## Given exercise
Pick out each line of the data below that contains the string "kern", and copy those lines. Matching is case-sensitive.

## Material provided
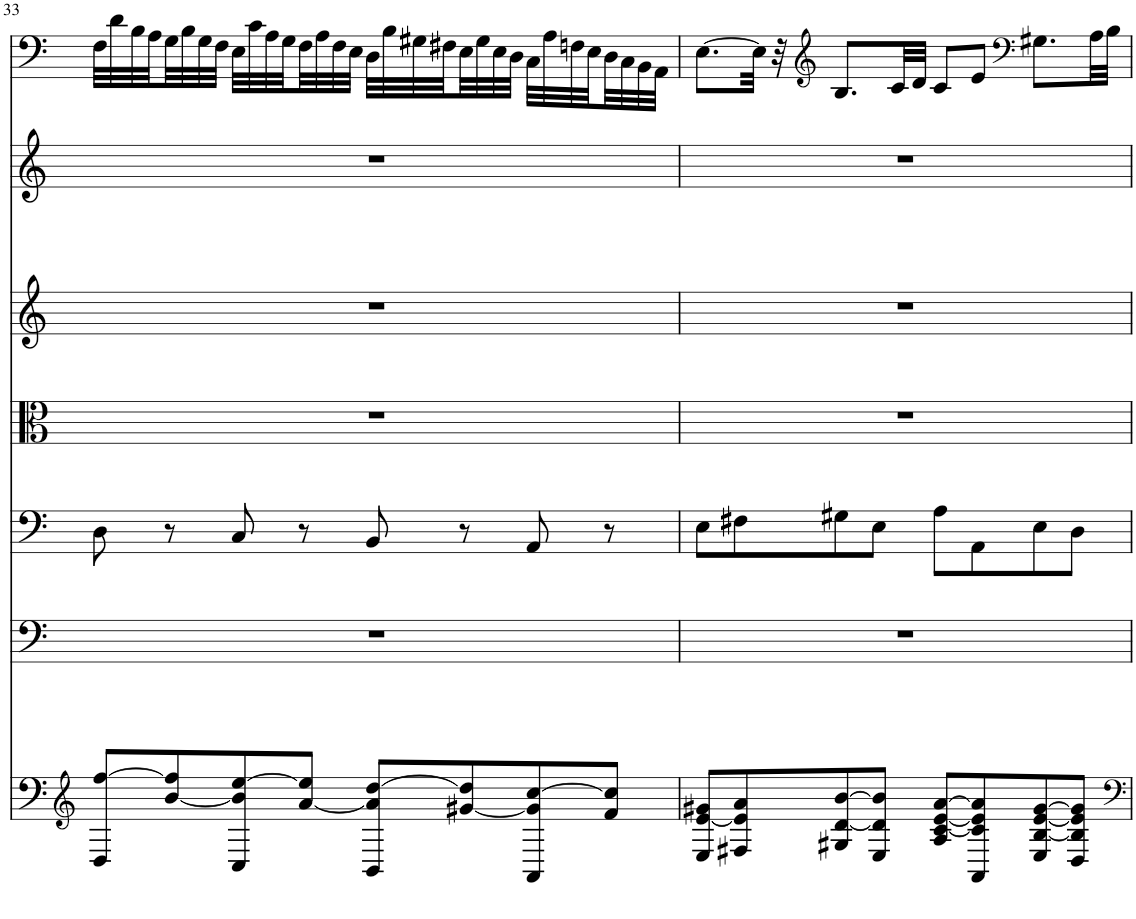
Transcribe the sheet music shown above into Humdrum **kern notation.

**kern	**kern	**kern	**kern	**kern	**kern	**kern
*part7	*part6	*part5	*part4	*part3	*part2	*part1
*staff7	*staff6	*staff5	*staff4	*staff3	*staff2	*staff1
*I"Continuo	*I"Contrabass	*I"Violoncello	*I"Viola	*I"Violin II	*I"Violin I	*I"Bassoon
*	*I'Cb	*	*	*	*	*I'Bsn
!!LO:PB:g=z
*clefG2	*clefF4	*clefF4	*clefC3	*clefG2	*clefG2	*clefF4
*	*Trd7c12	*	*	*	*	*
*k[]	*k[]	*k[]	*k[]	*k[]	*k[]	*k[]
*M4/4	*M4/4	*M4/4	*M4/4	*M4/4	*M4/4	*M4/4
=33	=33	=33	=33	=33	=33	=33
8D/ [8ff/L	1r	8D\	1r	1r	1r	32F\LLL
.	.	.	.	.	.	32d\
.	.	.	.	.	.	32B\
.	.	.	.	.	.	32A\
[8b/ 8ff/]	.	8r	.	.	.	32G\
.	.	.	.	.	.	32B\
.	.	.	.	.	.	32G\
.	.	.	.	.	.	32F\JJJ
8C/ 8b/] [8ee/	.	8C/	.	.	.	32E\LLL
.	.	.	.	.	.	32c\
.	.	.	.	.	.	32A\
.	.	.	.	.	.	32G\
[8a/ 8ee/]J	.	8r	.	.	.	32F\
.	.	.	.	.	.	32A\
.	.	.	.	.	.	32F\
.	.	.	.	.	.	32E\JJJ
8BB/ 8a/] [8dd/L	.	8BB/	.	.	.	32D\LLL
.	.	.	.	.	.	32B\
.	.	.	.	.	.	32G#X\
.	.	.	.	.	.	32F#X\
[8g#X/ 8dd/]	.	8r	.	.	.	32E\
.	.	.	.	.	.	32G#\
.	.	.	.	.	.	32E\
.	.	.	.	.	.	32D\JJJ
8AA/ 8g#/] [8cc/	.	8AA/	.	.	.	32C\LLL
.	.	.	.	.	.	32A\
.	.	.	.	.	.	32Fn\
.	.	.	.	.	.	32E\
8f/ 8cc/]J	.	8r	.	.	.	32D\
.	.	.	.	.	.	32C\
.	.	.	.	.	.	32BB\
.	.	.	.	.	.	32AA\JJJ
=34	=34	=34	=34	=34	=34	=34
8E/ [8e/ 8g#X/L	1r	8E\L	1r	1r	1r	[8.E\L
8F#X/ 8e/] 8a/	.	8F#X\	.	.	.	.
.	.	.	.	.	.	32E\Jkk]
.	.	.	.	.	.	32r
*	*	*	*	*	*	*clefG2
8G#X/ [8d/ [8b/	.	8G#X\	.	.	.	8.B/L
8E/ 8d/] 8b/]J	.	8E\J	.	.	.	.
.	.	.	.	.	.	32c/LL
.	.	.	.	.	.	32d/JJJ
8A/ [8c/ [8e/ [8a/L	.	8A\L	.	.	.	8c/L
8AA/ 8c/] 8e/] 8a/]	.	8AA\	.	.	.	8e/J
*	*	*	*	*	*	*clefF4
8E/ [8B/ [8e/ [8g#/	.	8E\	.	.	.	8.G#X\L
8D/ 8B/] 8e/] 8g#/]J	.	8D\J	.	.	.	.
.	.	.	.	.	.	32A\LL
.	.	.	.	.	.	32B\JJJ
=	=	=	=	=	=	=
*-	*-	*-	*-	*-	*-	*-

* * *

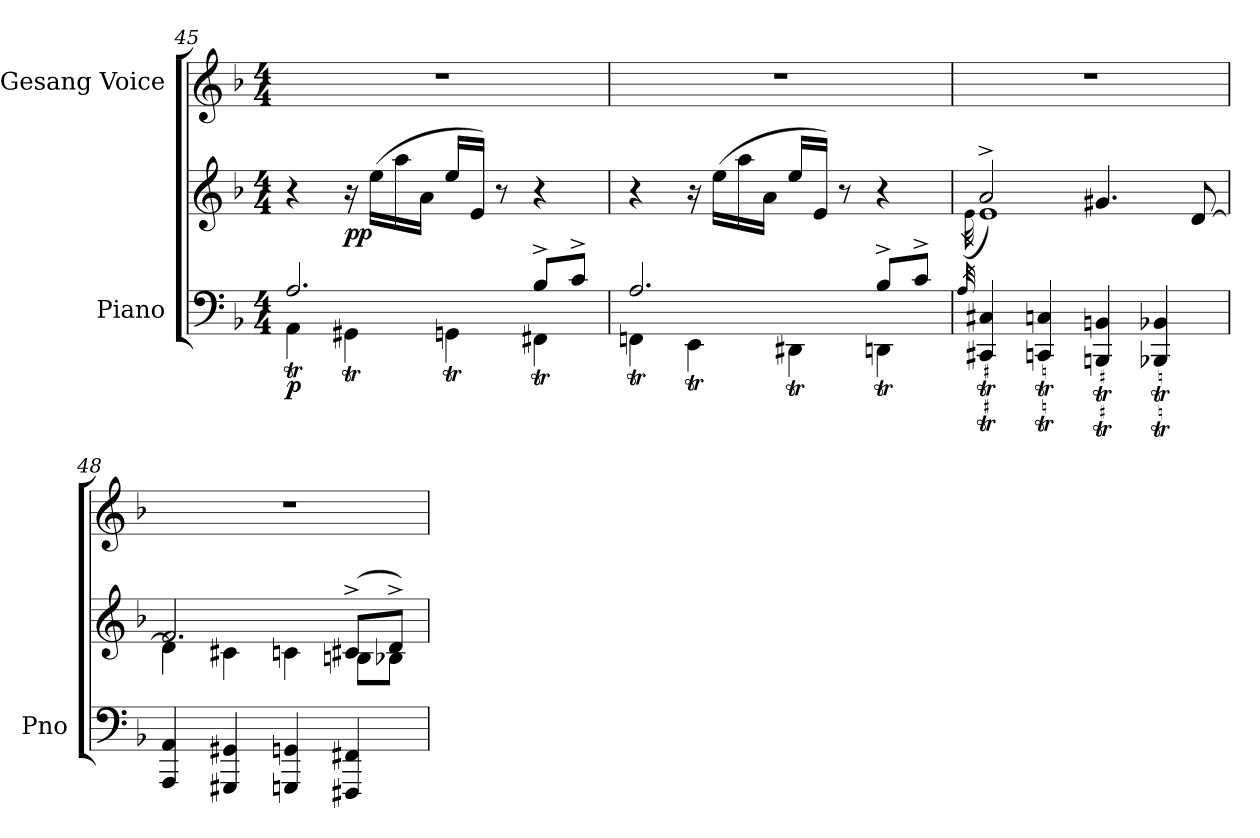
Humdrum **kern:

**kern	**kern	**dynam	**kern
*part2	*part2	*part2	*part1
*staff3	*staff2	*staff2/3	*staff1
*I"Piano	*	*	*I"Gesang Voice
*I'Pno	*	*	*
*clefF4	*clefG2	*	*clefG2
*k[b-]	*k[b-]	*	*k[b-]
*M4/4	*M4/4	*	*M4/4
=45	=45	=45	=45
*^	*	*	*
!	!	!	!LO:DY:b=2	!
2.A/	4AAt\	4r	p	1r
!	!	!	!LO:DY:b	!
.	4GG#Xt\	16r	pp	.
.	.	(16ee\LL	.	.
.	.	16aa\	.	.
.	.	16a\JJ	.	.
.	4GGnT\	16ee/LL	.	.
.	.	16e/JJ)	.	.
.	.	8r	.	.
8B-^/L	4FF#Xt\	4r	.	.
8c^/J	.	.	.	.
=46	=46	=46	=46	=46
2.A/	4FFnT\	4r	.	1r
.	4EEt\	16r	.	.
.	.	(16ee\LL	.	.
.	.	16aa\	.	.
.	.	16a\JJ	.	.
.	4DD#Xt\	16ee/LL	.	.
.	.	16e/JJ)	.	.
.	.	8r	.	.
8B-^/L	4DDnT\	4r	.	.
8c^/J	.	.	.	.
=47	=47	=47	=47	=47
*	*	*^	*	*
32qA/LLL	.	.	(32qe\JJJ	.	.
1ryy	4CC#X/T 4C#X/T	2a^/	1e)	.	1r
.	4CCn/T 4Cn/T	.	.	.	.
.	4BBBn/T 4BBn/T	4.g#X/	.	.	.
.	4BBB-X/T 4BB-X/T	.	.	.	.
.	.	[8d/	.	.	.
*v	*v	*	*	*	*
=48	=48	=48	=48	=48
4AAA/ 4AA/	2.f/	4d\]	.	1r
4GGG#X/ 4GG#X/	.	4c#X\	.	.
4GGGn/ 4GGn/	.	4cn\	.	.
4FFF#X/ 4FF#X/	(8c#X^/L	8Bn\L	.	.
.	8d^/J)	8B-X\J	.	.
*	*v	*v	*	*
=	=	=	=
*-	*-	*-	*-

## Exercise solution
Transcribe the sheet music shown above into Humdrum **kern notation.
**kern	**kern	**kern	**kern	**kern	**kern	**kern
Humdrum **kern:
**kern	**kern	**dynam	**kern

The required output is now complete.